* **Set exercise a**
Copy the records word for word from the line containing "collectors: ex Herb. Wight" through the end of the records.

* **Text shown**

[Begin]

Unlike discrete values such as char, int, long, double, and similar types, most programming languages do NOT allow us to return arrays, except in special cases where the language itself provides a mechanism to handle this. One such example in MQL5 is strings.

As demonstrated in previous articles, a string is, in fact, a special type of array. This makes it one of the few cases where we can return an array from a function in MQL5. This feature already removes the risk and potential issues that might arise in certain implementations where we genuinely need to return a modified array.

But before we dive deeper into this topic, since it's quite a complex concept to understand in real code, we need to look at how other languages handle this problem. In C and C++, for instance, the responsibility is entirely placed in the hands of the programmer. In these two languages, we have both the option to modify the array and the option to return a completely new array. However, don't be misled into thinking this makes you less prone to errors. In fact, it exposes you to even more complex mistakes. That's one of the reasons why C and C++ are so challenging to master.

Other languages, such as Python and JavaScript, essentially bypass the use of conventional data types altogether. They implement their own methods to allow us to return arrays or even modify them. This process is less common and, therefore, somewhat simpler for certain types of refactoring. Nonetheless, our focus here is on MQL5.

So, let's start with the simplest example possible. We'll take code 01 and modify just a small detail. This leads us to what is shown below.

01. //+------------------------------------------------------------------+
02. #property copyright "Daniel Jose"
03. //+------------------------------------------------------------------+
04. void OnStart(void)
05. {
06.     char Infos[]  = {2, 3, 3, 5, 8};
07. 
08.     Print("Based on the values:");
09.     ArrayPrint(Infos);
10.     PrintFormat("There are %d possibilities.\nValue after call:", Possibilities(Infos));
11.     ArrayPrint(Infos);
12. }
13. //+------------------------------------------------------------------+
14. ushort Possibilities(uchar &arg[])
15. {
16.     ushort info = 0;
17. 
18.     for (uchar c = 0; c < arg.Size(); c++)
19.         info = (c ? info * arg[c] : arg[c]);
20. 
21.     arg[0] += 2;
22. 
23.     return info;
24. }
25. //+------------------------------------------------------------------+

Code 02

When we run code 02, we'll get the output shown below.

Figure 02

Notice that in Figure 02, I'm highlighting two values. This is precisely to draw your attention to what is happening here.

Observe that the difference between code 02 and code 01 lies exactly in the fact that the parameter declaration in the function at line 14 is NO LONGER CONSTANT. Therefore, the pass-by-reference mechanism, which always occurs with arrays, allows us to use line 21, where we modify the value of one of the elements in the array declared back in line six.

Since we're working in a didactic context here, focusing on explaining certain concepts applicable to MQL5, this modification is quite easy to spot. However, in real-world code, it can be much more deeply embedded and often so entangled within the code that it might make you want to give up and start coding everything from scratch again, such is the complexity that can arise.

That's why, dear reader, I encourage you, especially if you're just beginning to study programming or have limited experience, to practice these concepts thoroughly. Only through practice will you gain the experience necessary to handle the problems that will inevitably arise.

Alright, code 02 is indeed the simplest type possible. It's almost trivial in a sense. However, things start to get more complicated as we delve deeper into the subject. So, let's look at another example, this time a bit more complex. It's shown just below.

[End]

* **Set exercise b**
Continue the article on returning and modifying arrays in MQL5 from the point where it stops.

* **Given records**
[Begin]

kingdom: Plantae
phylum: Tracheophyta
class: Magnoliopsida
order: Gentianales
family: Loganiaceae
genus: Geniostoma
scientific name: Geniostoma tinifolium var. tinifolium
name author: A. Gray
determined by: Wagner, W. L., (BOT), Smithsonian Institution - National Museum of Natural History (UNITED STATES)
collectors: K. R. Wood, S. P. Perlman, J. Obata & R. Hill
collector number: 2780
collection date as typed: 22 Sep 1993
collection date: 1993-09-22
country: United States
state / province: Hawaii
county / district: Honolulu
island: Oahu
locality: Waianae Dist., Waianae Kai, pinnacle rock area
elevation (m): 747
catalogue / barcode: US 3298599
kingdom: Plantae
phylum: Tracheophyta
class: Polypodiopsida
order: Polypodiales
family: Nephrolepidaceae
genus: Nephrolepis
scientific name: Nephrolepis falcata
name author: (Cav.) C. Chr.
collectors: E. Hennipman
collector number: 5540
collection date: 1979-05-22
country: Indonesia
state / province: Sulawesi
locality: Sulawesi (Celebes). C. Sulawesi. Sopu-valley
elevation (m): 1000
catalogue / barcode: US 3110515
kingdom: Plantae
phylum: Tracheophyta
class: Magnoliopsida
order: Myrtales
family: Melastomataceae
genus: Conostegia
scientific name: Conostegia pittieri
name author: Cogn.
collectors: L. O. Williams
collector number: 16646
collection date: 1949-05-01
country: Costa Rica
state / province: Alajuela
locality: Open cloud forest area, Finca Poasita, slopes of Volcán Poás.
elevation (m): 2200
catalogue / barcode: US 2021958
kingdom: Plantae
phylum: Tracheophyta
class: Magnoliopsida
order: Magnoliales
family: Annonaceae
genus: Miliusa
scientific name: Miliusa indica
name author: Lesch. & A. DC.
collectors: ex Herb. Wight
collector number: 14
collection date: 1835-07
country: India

[End]

* **Exercise response a**
collectors: ex Herb. Wight
collector number: 14
collection date: 1835-07
country: India

* **Exercise response b**
01. //+------------------------------------------------------------------+
02. #property copyright "Daniel Jose"
03. //+------------------------------------------------------------------+
04. void OnStart(void)
05. {
06.     char Infos[];
07.     
08.     ArrayResize(Infos, 7);   
09.     ZeroMemory(Infos);
10. 
11.     Infos[0] = 2;
12.     Infos[1] = 3;
13.     Infos[2] = 3;
14.     Infos[3] = 5;
15.     Infos[4] = 8;
16. 
17.     Print("Based on the values:");
18.     ArrayPrint(Infos);
19.     PrintFormat("There are %d possibilities.\nValue after call:", Possibilities(Infos));
20.     ArrayPrint(Infos);
21. 
22.     ArrayFree(Infos);
23. }
24. //+------------------------------------------------------------------+
25. ushort Possibilities(uchar &arg[])
26. {
27.     ushort info = 0;
28. 
29.     for (uchar c = 0; c < arg.Size(); c++)
30.         info = (c ? (arg[c] ? info * arg[c] : info) : arg[c]);
31. 
32.     arg[arg.Size() - 1] = 9;
33. 
34.     return info;
35. }
36. //+------------------------------------------------------------------+

Code 03

Alright, in code 03, we encounter something a bit more complicated. However, the added complexity isn't due to line 30. This line remains quite simple.

The complexity of code 03 arises from the fact that in line 6, we're declaring a purely dynamic array. This is where things start to get truly complex. Despite this, code 03 is still something that can be completely and perfectly understood by a beginner who is following the material presented in these articles, taking one step at a time and practicing what's been demonstrated along the way.

But let's look at the result of running code 03. It's shown in the image just below.

Figure 03

Once again, I'm highlighting some information present in the image. This highlighted information is very important to fully understand.

So, let's break down what's happening here. In line eight, we're specifying that the array will have seven elements. Then, in lines eleven through fifteen, we're initializing some of these elements. You can see that in line 18, the array's contents contain some zero values. This is normal because in line nine, we're clearing the memory where the array was allocated.

It's precisely due to these zeros that it was necessary to add an extra ternary operator in line 30. Without it, the function result would be zero. However, this isn't the key point of interest. The real point of interest is in line 32. Notice that here, we're assigning a value to a specific element which is the last element in the array in this case.

But why am I doing this, and why in this sequence of demonstrations? The reason is that there's a way of working with arrays in MQL5 that allows us to do something that wouldn't naturally be possible. Unless you, dear reader, understand certain concepts related to array usage. At the same time, you'll start to notice certain things happening here that will make other concepts feel much more natural when we explore them shortly.

Great. We've already added a good dose of complexity to our system. However, we can still make things even more interesting. Honestly, if it were up to me, the article would end here to allow you to practice what has already been shown. And, let's be honest, that's already quite a lot, and many of these concepts are quite challenging to understand at first. But let's make one final effort to visualize something that can be interesting and is directly related to what has been covered here. Since it's a much more complicated concept, let's proceed to a new section.

Remote Initialization

At this point, I ask you, dear and esteemed reader and friend, the following: pause and study what has been covered so far. Once you've fully understood everything, leaving no doubts or confusion in your mind and ensuring you understand the previous codes, only then should you proceed to this section. This part becomes far too complex to handle without the proper preparation.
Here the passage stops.